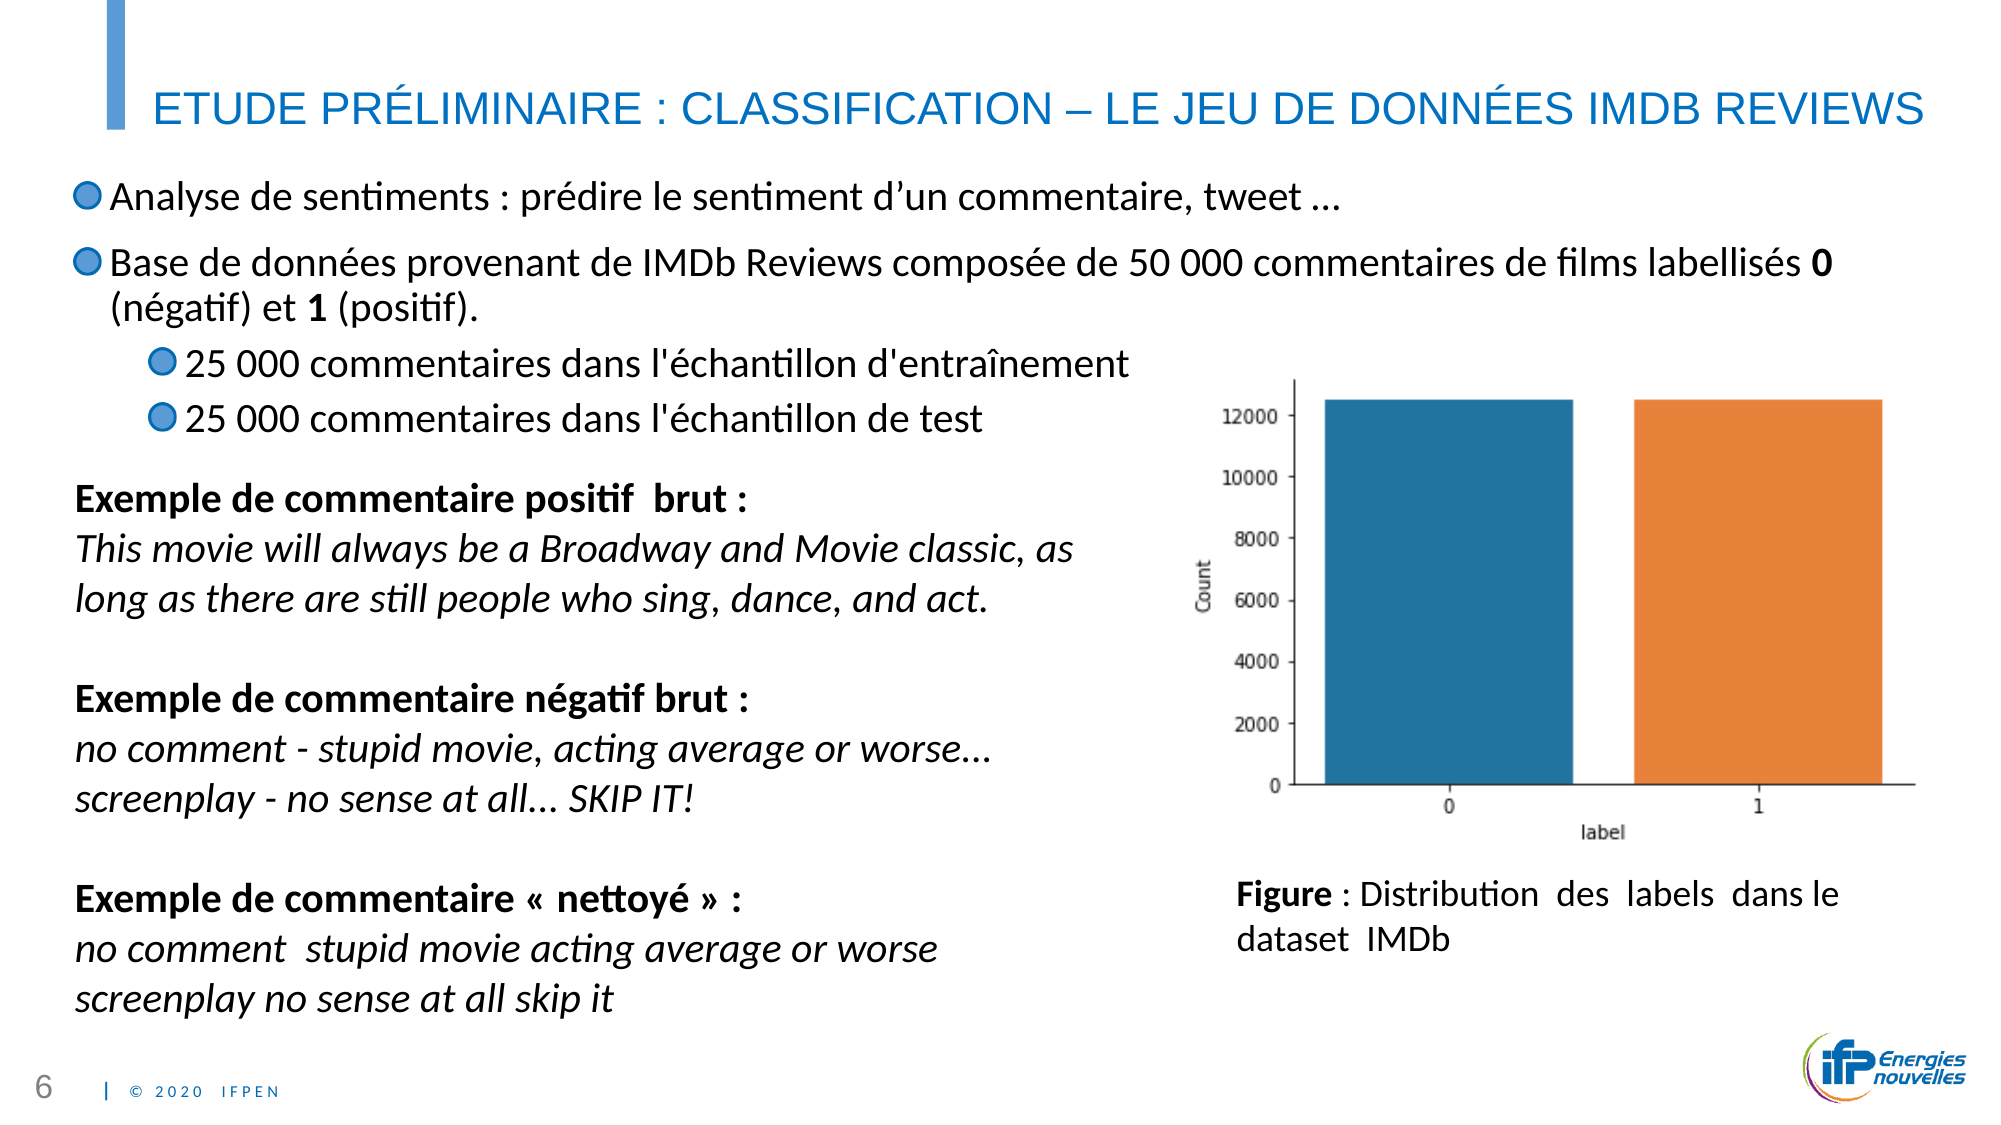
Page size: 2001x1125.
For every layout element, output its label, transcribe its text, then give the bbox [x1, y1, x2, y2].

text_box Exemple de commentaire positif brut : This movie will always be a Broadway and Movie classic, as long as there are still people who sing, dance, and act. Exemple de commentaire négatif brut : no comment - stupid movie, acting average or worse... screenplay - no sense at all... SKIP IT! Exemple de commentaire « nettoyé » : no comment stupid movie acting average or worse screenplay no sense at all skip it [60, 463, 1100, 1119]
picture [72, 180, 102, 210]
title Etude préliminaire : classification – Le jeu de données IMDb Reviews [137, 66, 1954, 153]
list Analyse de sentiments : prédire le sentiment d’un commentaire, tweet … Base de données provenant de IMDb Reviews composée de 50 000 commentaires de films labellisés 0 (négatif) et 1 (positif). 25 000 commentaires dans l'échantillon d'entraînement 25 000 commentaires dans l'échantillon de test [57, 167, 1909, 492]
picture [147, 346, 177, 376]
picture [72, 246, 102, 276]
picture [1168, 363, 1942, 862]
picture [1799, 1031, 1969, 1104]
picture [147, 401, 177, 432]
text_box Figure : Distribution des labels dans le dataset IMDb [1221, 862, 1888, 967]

Action item:
When copying the records, reproduce every entry exactly and omit all pictures.

The completed task:
Page size: 2001x1125.
For every layout element, output its label, transcribe its text, then give the bbox [x1, y1, x2, y2].

text_box Exemple de commentaire positif brut : This movie will always be a Broadway and Movie classic, as long as there are still people who sing, dance, and act. Exemple de commentaire négatif brut : no comment - stupid movie, acting average or worse... screenplay - no sense at all... SKIP IT! Exemple de commentaire « nettoyé » : no comment stupid movie acting average or worse screenplay no sense at all skip it [60, 463, 1100, 1119]
picture [72, 180, 102, 210]
title Etude préliminaire : classification – Le jeu de données IMDb Reviews [137, 66, 1954, 153]
list Analyse de sentiments : prédire le sentiment d’un commentaire, tweet … Base de données provenant de IMDb Reviews composée de 50 000 commentaires de films labellisés 0 (négatif) et 1 (positif). 25 000 commentaires dans l'échantillon d'entraînement 25 000 commentaires dans l'échantillon de test [57, 167, 1909, 492]
picture [147, 346, 177, 376]
picture [72, 246, 102, 276]
picture [1168, 363, 1942, 862]
picture [1799, 1031, 1969, 1104]
picture [147, 401, 177, 432]
text_box Figure : Distribution des labels dans le dataset IMDb [1221, 862, 1888, 967]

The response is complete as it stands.